## Görev Talimatı
Aşağıdaki Hizmet Hareketi konulu yazıda "Sosyal Psikolog Yasemin" ifadesiyle başlayıp "daha da pekiştirdi." ifadesiyle biten bölümü, bu iki ifade de dahil olmak üzere kelimesi kelimesine yazın.

## Okuma Parçası
Sosyal Psikolog Yasemin Aydın’ın Tr724’te yayınlanan yazısını istifadelerinize sunuyoruz.
’Bir toplum, en çok baskı altında olduğu zaman kimliğini ve direncini sergiler.”
Pierre Bourdieu
Fethullah Gülen Hocaefendi’nin vefatının ardından Hizmet Hareketi’nin gösterdiği kolektif tepki, bu hareketin kriz anında nasıl davrandığını, hangi değerlere yöneldiğini ve dayanışma ruhunu nasıl koruduğunu anlamak için önemli…
Bu süreç, değerlerin ne kadar içselleştirildiğinin ve mirasın sahiplenildiği gözlemleme imkanı sundu. Hannah Arendt’in ifadesiyle, “Bir toplumun ahlaki karakteri, kriz anlarında sınanır.” ve tüm dünya şâhittir ki, Hizmet bu sınavı vakur bir duruşla geçmektedir. Vefat haberi alındığından bu yana, Hizmet ahlaki değerlerine ve kolektif hafızasına daha sıkı sarıldı ve etik duruşunu daha da pekiştirdi.

[Grafik analizi verileri]
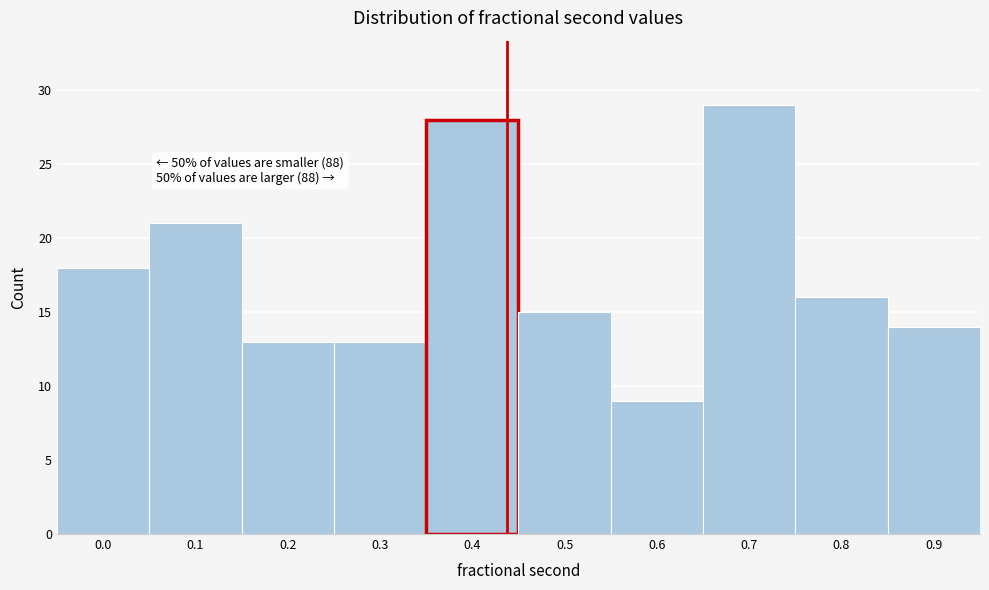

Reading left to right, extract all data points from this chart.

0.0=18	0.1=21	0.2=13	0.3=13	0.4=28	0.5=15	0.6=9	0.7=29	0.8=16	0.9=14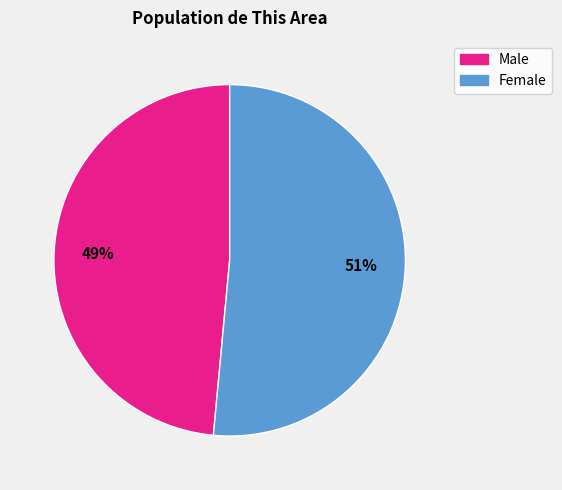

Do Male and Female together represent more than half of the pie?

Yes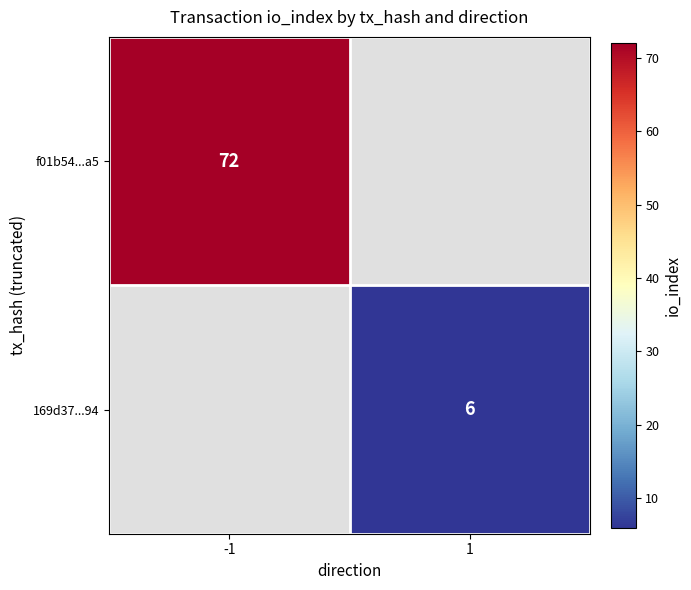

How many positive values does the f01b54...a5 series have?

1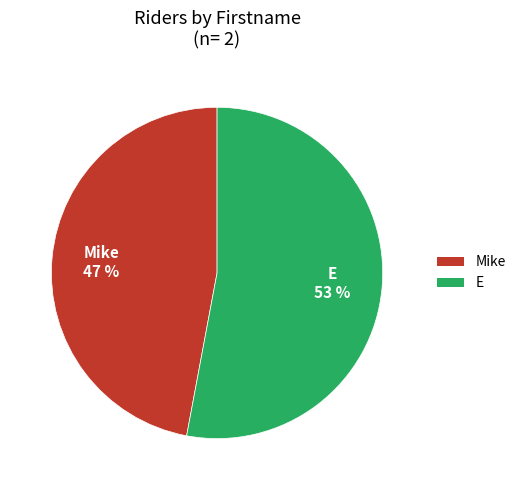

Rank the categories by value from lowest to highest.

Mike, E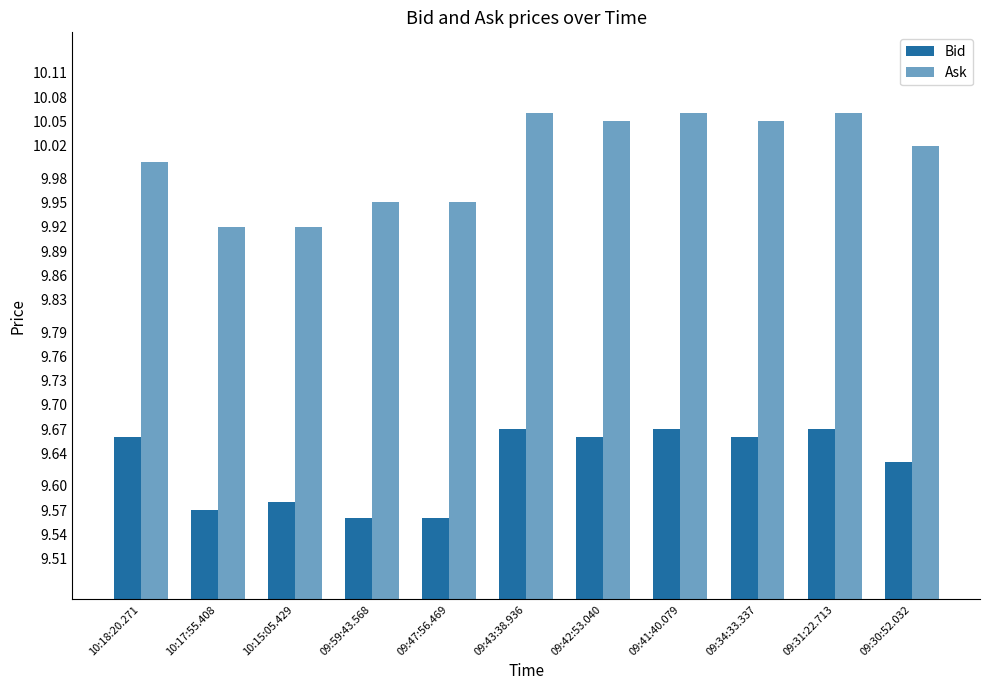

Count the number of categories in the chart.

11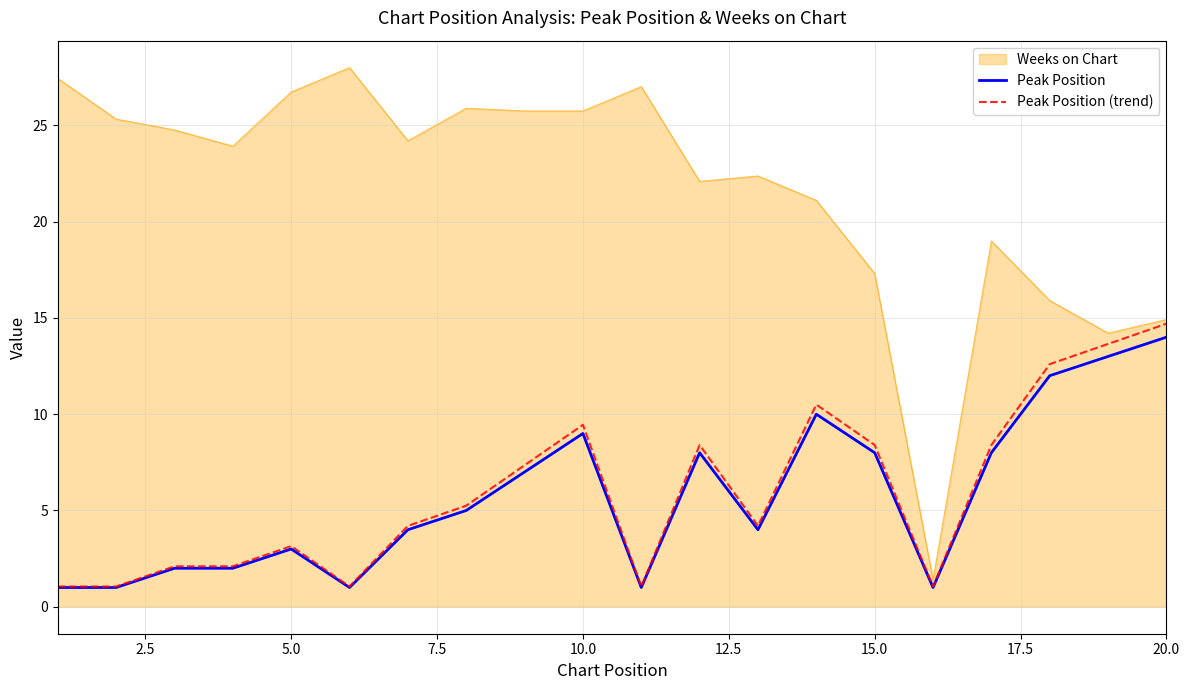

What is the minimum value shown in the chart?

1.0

## Yanıtınız
Sosyal Psikolog Yasemin Aydın’ın Tr724’te yayınlanan yazısını istifadelerinize sunuyoruz.
’Bir toplum, en çok baskı altında olduğu zaman kimliğini ve direncini sergiler.”
Pierre Bourdieu
Fethullah Gülen Hocaefendi’nin vefatının ardından Hizmet Hareketi’nin gösterdiği kolektif tepki, bu hareketin kriz anında nasıl davrandığını, hangi değerlere yöneldiğini ve dayanışma ruhunu nasıl koruduğunu anlamak için önemli…
Bu süreç, değerlerin ne kadar içselleştirildiğinin ve mirasın sahiplenildiği gözlemleme imkanı sundu. Hannah Arendt’in ifadesiyle, “Bir toplumun ahlaki karakteri, kriz anlarında sınanır.” ve tüm dünya şâhittir ki, Hizmet bu sınavı vakur bir duruşla geçmektedir. Vefat haberi alındığından bu yana, Hizmet ahlaki değerlerine ve kolektif hafızasına daha sıkı sarıldı ve etik duruşunu daha da pekiştirdi.